1. Against Me! - Transgender Dysphoria Blues (2014)
Against Me! has often been likened to this generation’s The Clash, which I guess would make New Wave their Sandinista! and Reinventing Axl Rose their version of The Clash’s 1977 self-titled debut. But what is Transgender Dysphoria Blues? It is an album whose monumental impact is so devoid of punk peers that it’s hard to even judge it against another work.
I am biased on this subject, I know. Perhaps I am a bit too close to the material to form an objective opinion. But it’s all the knowledge I have that makes me appreciate it as nothing short of a miracle album. In many ways, Transgender Dysphoria Blues sounds like a wreck, because it is. For starters, it sounds like the drums were recorded and shoved in retroactively to avoid using the work of a drummer who had been relieved of his duties in the band. The bass tracks sound like Fat Mike trying his best to fill in for a member who had also abruptly relieved himself of his position. It sounds like a frontwoman doing her best with small studio resources to emulate the big-budget production skills she’d spent two albums learning from a legendary major-label producer. It sounds like that same frontwoman clinging for dear life after quitting hormones during the recording process. It sounds like a guitarist who had to pick his best friend off the floor and take her to the hospital in the middle of recording the album. It sounds like a suicide note.

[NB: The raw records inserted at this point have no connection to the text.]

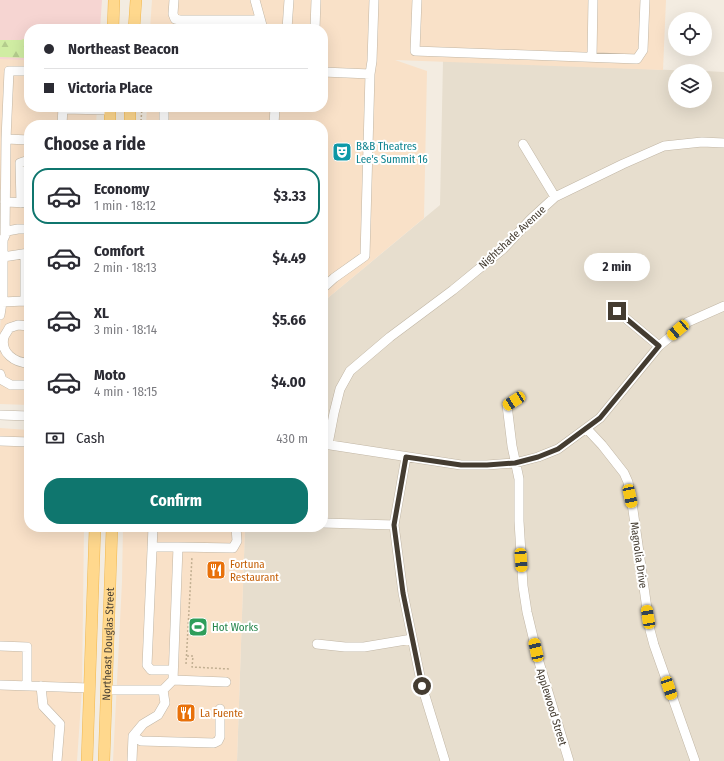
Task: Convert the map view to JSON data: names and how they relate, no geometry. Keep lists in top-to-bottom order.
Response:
{
  "streets": {
    "main road": ["Northeast Douglas Street"],
    "street": ["Nightshade Avenue", "Magnolia Drive", "Applewood Street"]
  },
  "places": {
    "theatre": ["B&B Theatres Lee's Summit 16"],
    "restaurant": ["Fortuna Restaurant", "La Fuente"],
    "sports": ["Hot Works"]
  },
  "page": {
    "banner": ["Northeast Beacon", "Victoria Place"],
    "heading": "Choose a ride",
    "list": [
      {
        "name": "Economy",
        "note": "1 min · 18:12",
        "value": "$3.33"
      },
      {
        "name": "Comfort",
        "note": "2 min · 18:13",
        "value": "$4.49"
      },
      {
        "name": "XL",
        "note": "3 min · 18:14",
        "value": "$5.66"
      },
      {
        "name": "Moto",
        "note": "4 min · 18:15",
        "value": "$4.00"
      }
    ],
    "bubble": "2 min",
    "pay": ["Cash", "430 m"],
    "buttons": "Confirm"
  }
}
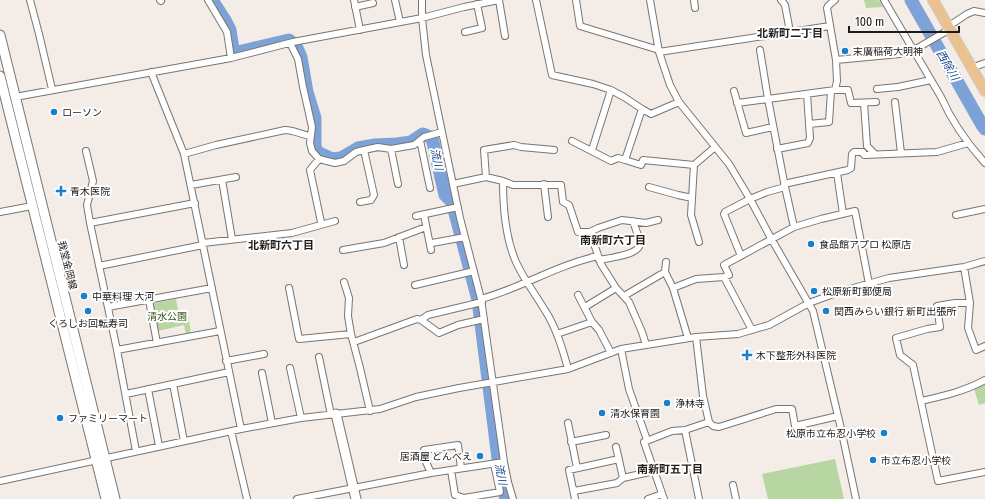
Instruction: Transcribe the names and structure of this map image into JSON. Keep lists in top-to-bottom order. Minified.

But beneath the roughness, there is real beauty in Transgender Dysphoria Blues. “The ease of your pose, the grace of your silhouette.” What an opening stanza! What a description of feminine beauty that at once both conveys appreciation and envy. “Dead Friend” and “Two Coffins” is a heartwrenching one-two punch that, when combined, shifts through the stages of grief, from kicking against the finality of death to embracing it as a source of mortal appreciation.

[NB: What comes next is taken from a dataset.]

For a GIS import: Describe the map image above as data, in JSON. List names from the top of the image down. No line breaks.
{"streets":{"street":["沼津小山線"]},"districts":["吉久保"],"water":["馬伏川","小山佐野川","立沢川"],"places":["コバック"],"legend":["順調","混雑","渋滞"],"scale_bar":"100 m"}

It’s funny to me that this album proceeded Against Me!’s two Sire Records releases, on which they were swinging for a big radio single that never really came. This album has two songs—“Transgender Dysphoria Blues” and “Fuckmylife666”—that feature perfect pop hooks that might have brought them that success on the airwaves. I often wonder, if Laura was not singing what she’s singing about on these songs, if she wasn’t yelling the word “faggot” repeatedly, if she wasn’t unloading a lifetime of frustration, could these have been hit singles? I have no idea.

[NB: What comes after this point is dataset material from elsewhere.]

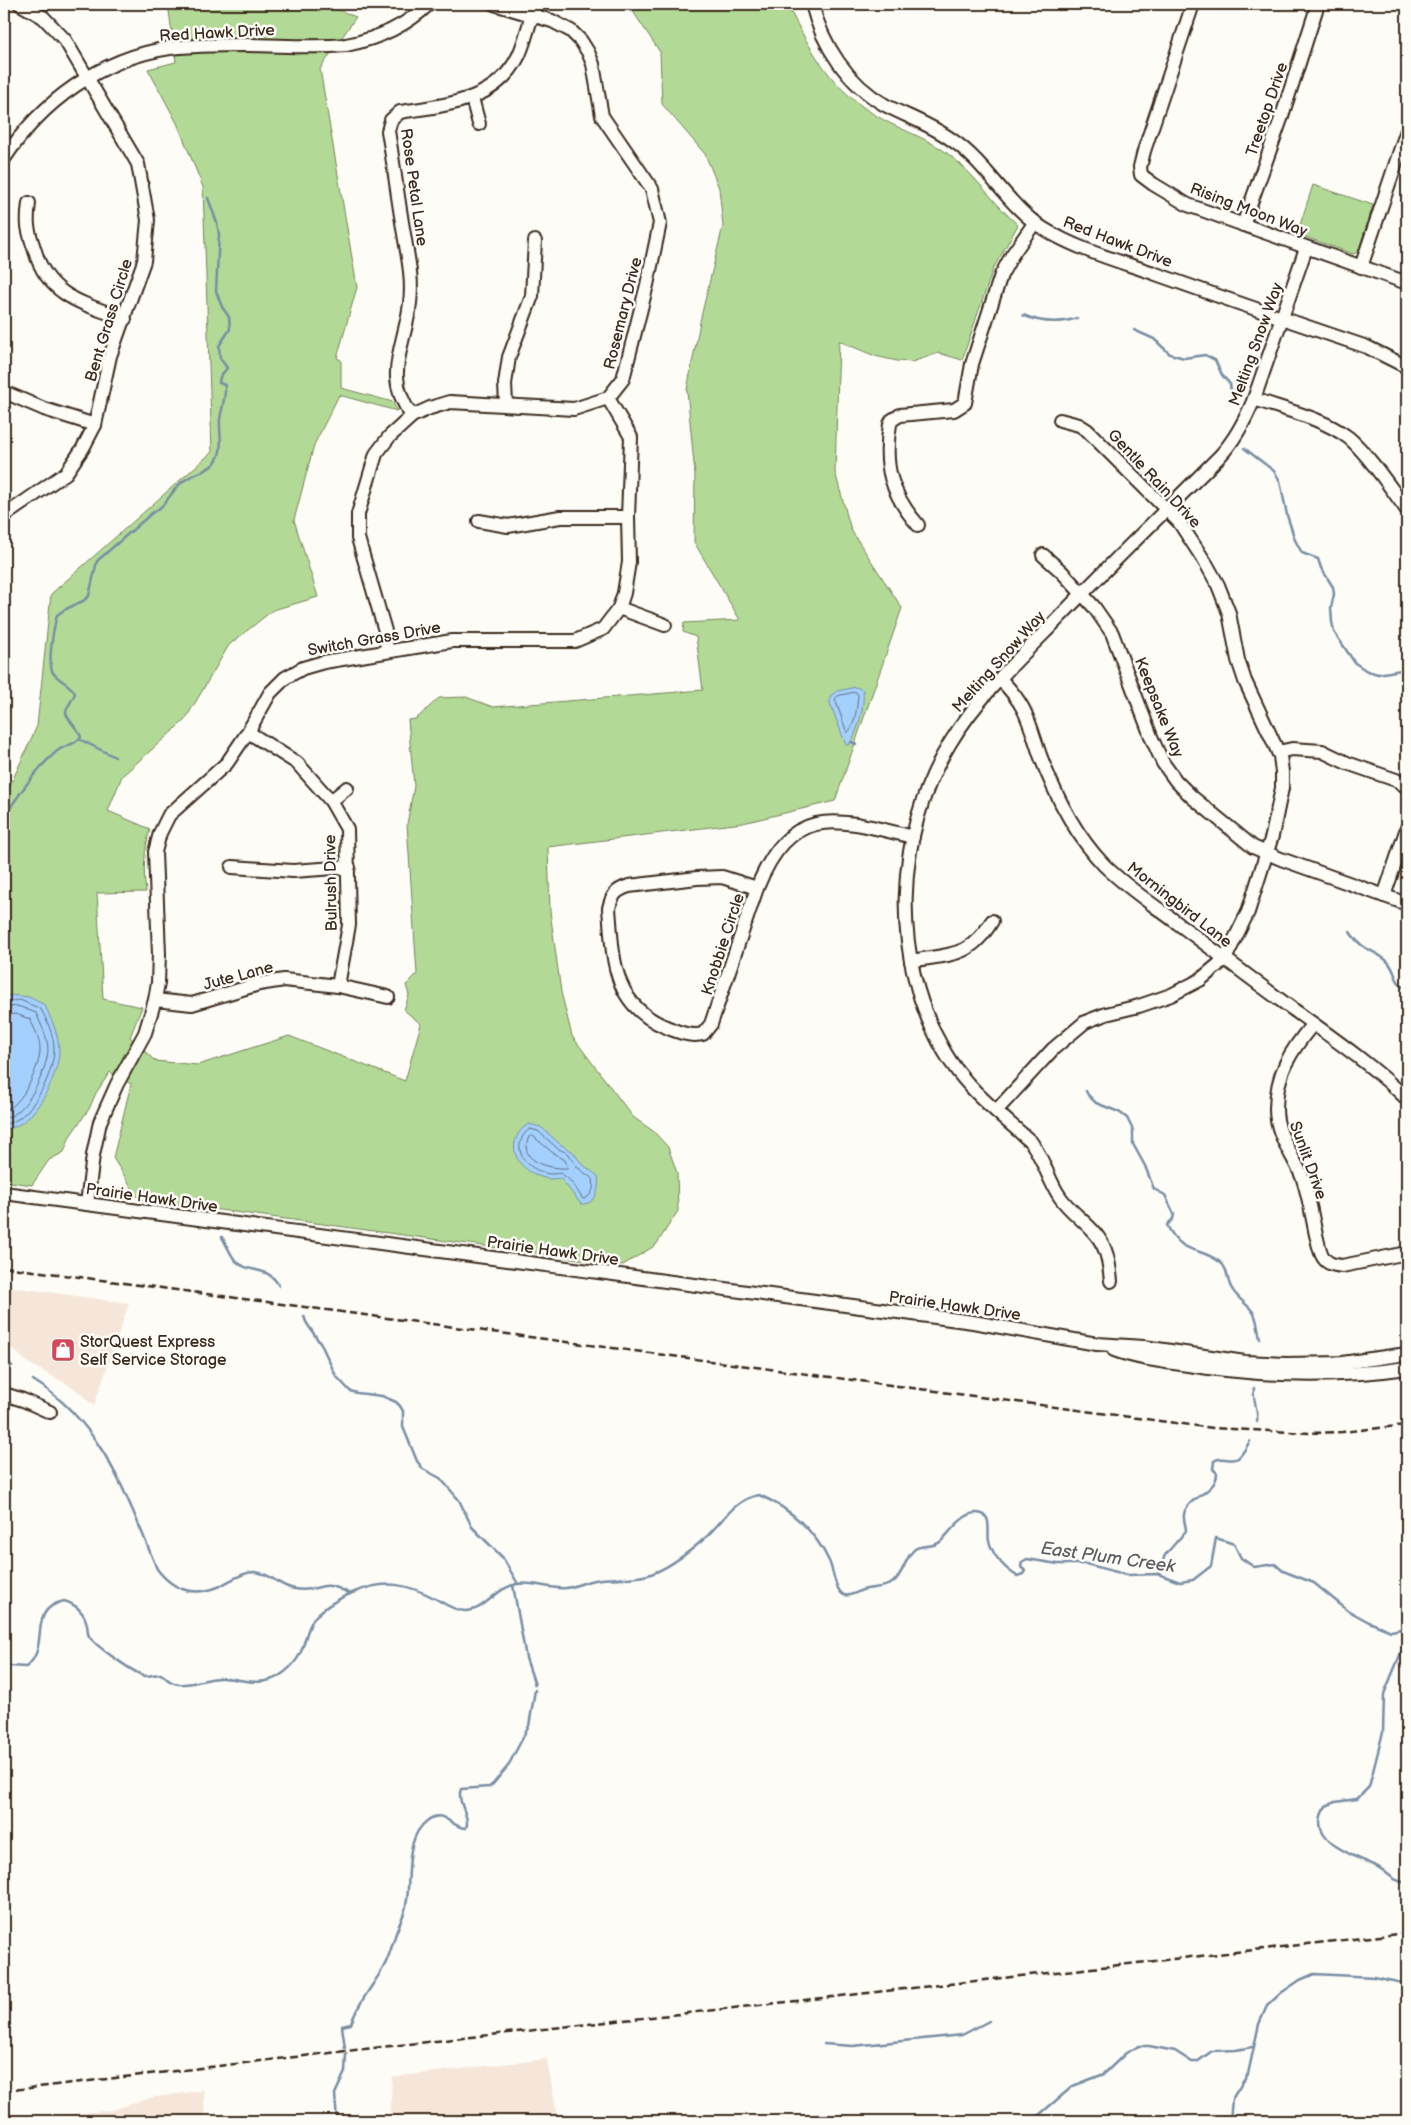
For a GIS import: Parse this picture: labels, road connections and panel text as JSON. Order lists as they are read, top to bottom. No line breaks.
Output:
{"streets":{"street":["Red Hawk Drive","Treetop Drive","Rose Petal Lane","Rising Moon Way","Rosemary Drive","Bent Grass Circle","Melting Snow Way","Gentle Rain Drive","Switch Grass Drive","Keepsake Way","Bulrush Drive","Morningbird Lane","Knobbie Circle","Jute Lane","Sunlit Drive","Prairie Hawk Drive"]},"crossings":[["Red Hawk Drive","Bent Grass Circle"],["Red Hawk Drive","Melting Snow Way"],["Treetop Drive","Rising Moon Way"],["Rose Petal Lane","Rosemary Drive"],["Rising Moon Way","Melting Snow Way"],["Rosemary Drive","Switch Grass Drive"],["Melting Snow Way","Gentle Rain Drive"],["Melting Snow Way","Keepsake Way"],["Melting Snow Way","Morningbird Lane"],["Gentle Rain Drive","Keepsake Way"],["Gentle Rain Drive","Morningbird Lane"],["Switch Grass Drive","Bulrush Drive"],["Switch Grass Drive","Jute Lane"],["Switch Grass Drive","Prairie Hawk Drive"],["Bulrush Drive","Jute Lane"],["Morningbird Lane","Sunlit Drive"]],"water":["East Plum Creek"],"places":{"shop":["StorQuest Express Self Service Storage"]}}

And then there’s “Black Me Out,” a song that has truly taken on a life of its own. I’ve seen Against Me! play it in many different cities and it’s hard to think of another song that gets the crowd response that it inevitably does. There’s something about that song that people connect with which transcends the songwriting or its author. When Laura and I were putting TR*NNY together and she told me the story of her performing it for the first time on New Year’s Eve right as the clock hit midnight, I told her she was full of shit, and that people would accuse us of embellishing. But sure enough, I did some digging and found a clip of it online, playing out exactly as she described it. People started cheering and celebrating mid-song as the clock rang in a new year, as if Laura Jane Grace as we know her was reborn right in that moment, sweaty and smiling on stage in Atlanta.
Having been born in the 80s, there is a lot of punk history I was told that I missed out on. The guy who will forever be seen as the punk posterboy died in a hotel room with his girlfriend four years before I was born. The Clash had already released five albums before I entered the world. I was four months old when Minor Threat played their last show. But I firmly believe that when the next generation comes along, it will be with pride that I will be able to boast that I remember when Transgender Dysphoria Blues came out. I’ll spin punk yarn about seeing Against Me! play “Black Me Out,” and how I watched music history change forever in real-time.